[Dataset entries]
═══
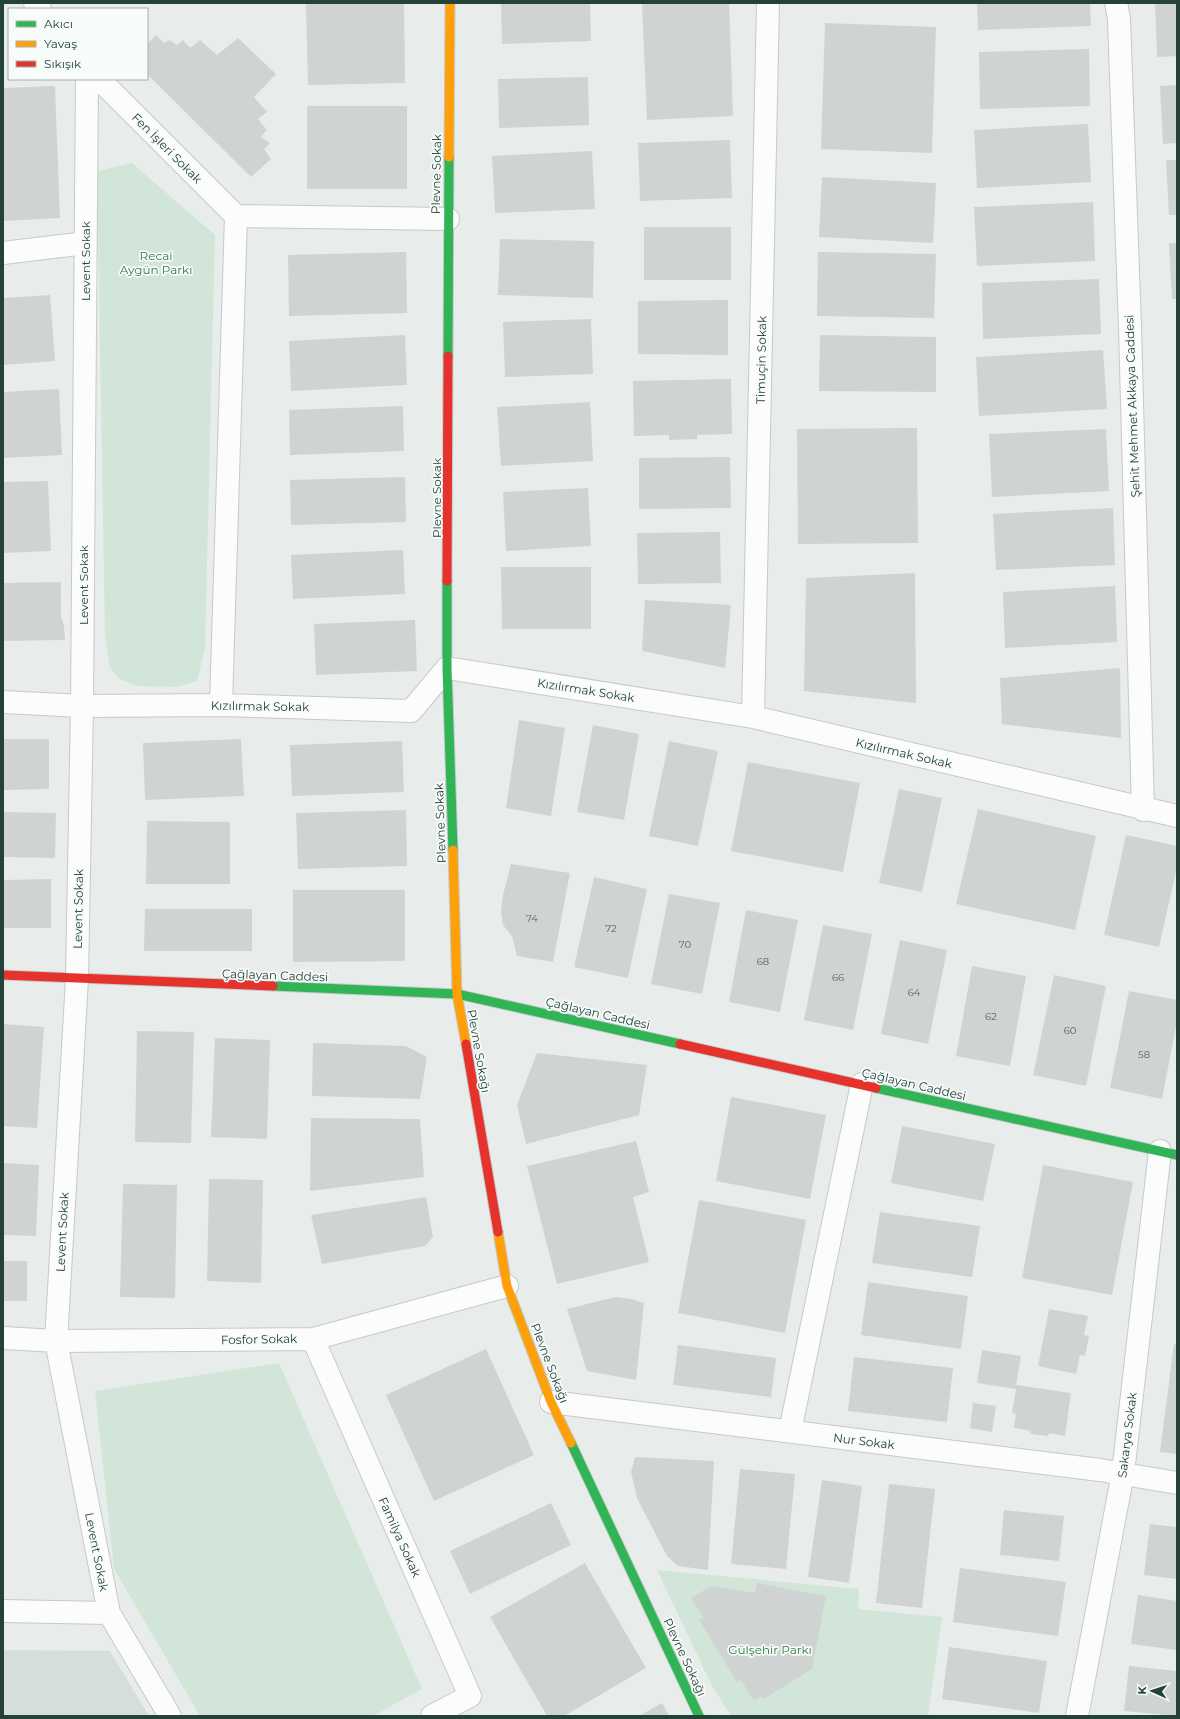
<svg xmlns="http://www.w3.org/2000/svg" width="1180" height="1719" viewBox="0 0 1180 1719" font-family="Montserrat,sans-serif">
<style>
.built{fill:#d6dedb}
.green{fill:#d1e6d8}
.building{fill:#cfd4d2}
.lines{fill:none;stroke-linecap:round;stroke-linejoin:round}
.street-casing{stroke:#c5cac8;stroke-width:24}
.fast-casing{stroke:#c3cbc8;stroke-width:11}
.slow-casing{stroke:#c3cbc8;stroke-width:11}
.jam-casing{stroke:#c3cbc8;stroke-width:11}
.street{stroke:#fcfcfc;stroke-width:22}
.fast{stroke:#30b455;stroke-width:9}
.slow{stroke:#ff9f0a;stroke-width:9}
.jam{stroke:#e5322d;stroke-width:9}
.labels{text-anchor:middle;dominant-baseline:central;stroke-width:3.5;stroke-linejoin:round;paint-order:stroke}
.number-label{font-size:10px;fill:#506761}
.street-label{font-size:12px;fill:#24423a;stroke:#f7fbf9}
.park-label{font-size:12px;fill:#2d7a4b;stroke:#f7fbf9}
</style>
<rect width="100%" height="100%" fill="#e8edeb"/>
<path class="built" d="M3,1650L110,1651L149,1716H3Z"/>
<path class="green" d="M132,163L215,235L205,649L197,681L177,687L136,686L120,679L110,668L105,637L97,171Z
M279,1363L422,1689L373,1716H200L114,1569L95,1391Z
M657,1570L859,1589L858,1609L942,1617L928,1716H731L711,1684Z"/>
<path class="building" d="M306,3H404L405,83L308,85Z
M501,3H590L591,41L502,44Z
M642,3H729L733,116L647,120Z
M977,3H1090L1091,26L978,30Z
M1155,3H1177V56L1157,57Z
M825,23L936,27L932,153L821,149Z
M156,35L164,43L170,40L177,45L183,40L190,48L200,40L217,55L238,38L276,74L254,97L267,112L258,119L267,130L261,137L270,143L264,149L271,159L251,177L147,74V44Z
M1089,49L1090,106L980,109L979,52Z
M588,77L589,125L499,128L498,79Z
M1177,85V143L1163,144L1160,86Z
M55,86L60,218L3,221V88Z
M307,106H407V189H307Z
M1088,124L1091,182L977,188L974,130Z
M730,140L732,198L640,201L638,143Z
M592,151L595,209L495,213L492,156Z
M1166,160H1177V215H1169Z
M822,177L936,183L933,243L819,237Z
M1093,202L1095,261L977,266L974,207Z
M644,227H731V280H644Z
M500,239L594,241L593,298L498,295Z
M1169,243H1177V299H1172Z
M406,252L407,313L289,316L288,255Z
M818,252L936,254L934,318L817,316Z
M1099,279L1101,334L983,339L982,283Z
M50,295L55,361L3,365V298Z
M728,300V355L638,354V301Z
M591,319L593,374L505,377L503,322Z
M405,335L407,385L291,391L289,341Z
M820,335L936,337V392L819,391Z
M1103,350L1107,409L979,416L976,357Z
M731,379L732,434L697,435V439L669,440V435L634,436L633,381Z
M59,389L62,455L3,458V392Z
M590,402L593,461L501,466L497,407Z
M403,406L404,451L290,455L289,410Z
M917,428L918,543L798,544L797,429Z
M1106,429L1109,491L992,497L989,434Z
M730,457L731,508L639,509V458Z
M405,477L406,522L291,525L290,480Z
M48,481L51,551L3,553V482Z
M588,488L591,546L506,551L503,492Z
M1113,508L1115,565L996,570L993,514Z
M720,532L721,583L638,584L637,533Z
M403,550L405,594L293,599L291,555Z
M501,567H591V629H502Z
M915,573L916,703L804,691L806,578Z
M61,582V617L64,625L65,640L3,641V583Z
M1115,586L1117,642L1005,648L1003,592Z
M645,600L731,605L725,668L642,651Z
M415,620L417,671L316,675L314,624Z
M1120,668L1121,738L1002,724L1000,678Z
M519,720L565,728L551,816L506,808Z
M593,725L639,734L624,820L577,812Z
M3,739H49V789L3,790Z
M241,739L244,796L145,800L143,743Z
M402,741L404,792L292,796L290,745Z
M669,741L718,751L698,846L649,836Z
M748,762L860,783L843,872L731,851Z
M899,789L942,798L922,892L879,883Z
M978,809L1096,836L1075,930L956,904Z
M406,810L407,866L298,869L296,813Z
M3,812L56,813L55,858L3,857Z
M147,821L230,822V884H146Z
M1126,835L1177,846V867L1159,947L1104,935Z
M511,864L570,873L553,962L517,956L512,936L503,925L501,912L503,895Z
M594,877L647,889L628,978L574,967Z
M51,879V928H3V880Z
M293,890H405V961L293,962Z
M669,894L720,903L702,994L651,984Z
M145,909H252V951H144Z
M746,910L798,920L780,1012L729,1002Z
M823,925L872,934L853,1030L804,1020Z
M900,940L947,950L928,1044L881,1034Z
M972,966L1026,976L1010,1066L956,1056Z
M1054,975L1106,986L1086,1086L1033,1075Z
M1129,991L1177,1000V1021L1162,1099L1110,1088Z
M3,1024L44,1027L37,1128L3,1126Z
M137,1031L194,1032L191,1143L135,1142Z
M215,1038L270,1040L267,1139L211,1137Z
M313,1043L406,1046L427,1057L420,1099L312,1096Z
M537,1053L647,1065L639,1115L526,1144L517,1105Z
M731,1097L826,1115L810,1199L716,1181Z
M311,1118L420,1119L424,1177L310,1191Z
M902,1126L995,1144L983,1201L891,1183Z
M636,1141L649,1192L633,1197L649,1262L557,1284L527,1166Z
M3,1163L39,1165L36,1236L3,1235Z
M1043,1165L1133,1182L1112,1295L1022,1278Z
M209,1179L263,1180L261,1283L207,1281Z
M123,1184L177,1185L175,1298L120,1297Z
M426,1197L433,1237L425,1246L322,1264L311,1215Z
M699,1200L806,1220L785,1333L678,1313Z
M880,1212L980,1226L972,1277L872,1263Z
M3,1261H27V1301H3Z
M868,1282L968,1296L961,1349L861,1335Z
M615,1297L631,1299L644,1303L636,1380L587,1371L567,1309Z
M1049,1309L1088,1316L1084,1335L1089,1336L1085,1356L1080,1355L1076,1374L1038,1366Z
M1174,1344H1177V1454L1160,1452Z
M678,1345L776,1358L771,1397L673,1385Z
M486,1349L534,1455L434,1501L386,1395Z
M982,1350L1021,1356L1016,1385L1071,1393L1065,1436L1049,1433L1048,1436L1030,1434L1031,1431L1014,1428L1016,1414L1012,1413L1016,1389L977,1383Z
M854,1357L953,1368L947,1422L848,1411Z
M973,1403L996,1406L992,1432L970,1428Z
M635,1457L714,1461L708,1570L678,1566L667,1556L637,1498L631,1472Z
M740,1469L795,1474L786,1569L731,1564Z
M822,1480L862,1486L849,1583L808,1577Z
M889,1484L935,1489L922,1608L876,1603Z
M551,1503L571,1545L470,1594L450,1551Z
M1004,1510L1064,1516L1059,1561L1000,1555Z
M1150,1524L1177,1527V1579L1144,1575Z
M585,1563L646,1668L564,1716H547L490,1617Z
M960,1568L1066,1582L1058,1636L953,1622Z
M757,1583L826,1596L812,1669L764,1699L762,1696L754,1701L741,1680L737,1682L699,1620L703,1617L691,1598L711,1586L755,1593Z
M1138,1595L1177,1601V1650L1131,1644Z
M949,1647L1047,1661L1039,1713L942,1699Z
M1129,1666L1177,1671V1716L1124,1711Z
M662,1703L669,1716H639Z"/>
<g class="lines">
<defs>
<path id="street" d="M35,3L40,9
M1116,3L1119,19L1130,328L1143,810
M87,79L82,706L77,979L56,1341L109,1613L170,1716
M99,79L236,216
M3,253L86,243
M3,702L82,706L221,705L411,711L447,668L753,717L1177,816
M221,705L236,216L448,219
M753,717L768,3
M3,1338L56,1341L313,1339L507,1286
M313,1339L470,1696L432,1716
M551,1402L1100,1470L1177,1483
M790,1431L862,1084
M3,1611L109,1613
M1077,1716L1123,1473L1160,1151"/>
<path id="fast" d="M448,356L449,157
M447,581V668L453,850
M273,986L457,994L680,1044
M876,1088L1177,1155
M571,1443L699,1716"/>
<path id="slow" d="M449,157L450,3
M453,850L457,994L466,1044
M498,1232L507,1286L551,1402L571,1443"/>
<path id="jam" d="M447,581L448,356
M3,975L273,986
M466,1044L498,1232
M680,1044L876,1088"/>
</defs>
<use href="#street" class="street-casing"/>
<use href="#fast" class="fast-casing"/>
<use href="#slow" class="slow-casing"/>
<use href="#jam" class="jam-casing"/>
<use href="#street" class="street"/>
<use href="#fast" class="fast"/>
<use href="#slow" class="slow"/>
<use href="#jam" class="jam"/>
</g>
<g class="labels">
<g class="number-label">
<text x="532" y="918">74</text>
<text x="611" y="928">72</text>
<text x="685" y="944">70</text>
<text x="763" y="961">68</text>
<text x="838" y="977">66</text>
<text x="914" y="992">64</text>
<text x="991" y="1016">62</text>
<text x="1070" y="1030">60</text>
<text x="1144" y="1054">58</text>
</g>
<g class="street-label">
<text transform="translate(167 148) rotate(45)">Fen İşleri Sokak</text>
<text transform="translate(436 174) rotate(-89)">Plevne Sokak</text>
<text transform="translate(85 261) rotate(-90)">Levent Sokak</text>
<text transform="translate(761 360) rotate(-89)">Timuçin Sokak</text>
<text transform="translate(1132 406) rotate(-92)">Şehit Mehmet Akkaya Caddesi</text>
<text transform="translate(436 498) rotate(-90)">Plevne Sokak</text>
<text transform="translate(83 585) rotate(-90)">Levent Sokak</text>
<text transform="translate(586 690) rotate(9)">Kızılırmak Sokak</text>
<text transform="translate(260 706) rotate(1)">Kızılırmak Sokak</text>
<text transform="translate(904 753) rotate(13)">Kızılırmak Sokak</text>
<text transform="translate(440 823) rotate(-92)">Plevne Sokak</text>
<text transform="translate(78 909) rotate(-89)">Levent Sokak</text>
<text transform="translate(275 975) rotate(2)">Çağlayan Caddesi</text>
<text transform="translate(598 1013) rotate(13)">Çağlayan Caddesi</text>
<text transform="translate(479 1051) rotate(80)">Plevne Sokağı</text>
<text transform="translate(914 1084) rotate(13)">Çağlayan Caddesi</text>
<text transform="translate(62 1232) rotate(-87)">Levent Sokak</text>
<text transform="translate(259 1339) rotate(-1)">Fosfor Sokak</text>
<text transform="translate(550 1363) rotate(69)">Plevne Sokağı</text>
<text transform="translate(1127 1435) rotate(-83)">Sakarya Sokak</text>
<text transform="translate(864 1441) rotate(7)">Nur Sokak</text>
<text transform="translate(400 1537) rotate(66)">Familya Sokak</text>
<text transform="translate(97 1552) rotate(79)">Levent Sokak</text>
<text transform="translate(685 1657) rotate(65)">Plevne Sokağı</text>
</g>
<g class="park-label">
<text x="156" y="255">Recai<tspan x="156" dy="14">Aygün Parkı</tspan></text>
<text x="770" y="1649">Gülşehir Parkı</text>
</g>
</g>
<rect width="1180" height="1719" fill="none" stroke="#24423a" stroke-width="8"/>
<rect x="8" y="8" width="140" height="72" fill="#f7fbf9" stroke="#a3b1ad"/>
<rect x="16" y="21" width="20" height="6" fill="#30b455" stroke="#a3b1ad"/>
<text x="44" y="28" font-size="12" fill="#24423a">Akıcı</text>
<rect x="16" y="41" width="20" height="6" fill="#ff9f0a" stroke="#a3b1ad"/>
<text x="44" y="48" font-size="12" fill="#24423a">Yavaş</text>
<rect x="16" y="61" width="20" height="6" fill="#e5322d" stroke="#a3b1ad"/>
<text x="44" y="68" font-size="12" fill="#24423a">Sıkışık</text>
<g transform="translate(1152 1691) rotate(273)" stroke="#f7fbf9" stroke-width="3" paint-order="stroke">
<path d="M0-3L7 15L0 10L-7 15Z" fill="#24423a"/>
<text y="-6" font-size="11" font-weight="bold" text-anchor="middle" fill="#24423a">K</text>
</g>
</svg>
═══
* _WORK REQUEST_:
Scan the records above for the word "lines". Show each line in which it appears.

* _EXERCISE ANSWER_:
.lines{fill:none;stroke-linecap:round;stroke-linejoin:round}
<g class="lines">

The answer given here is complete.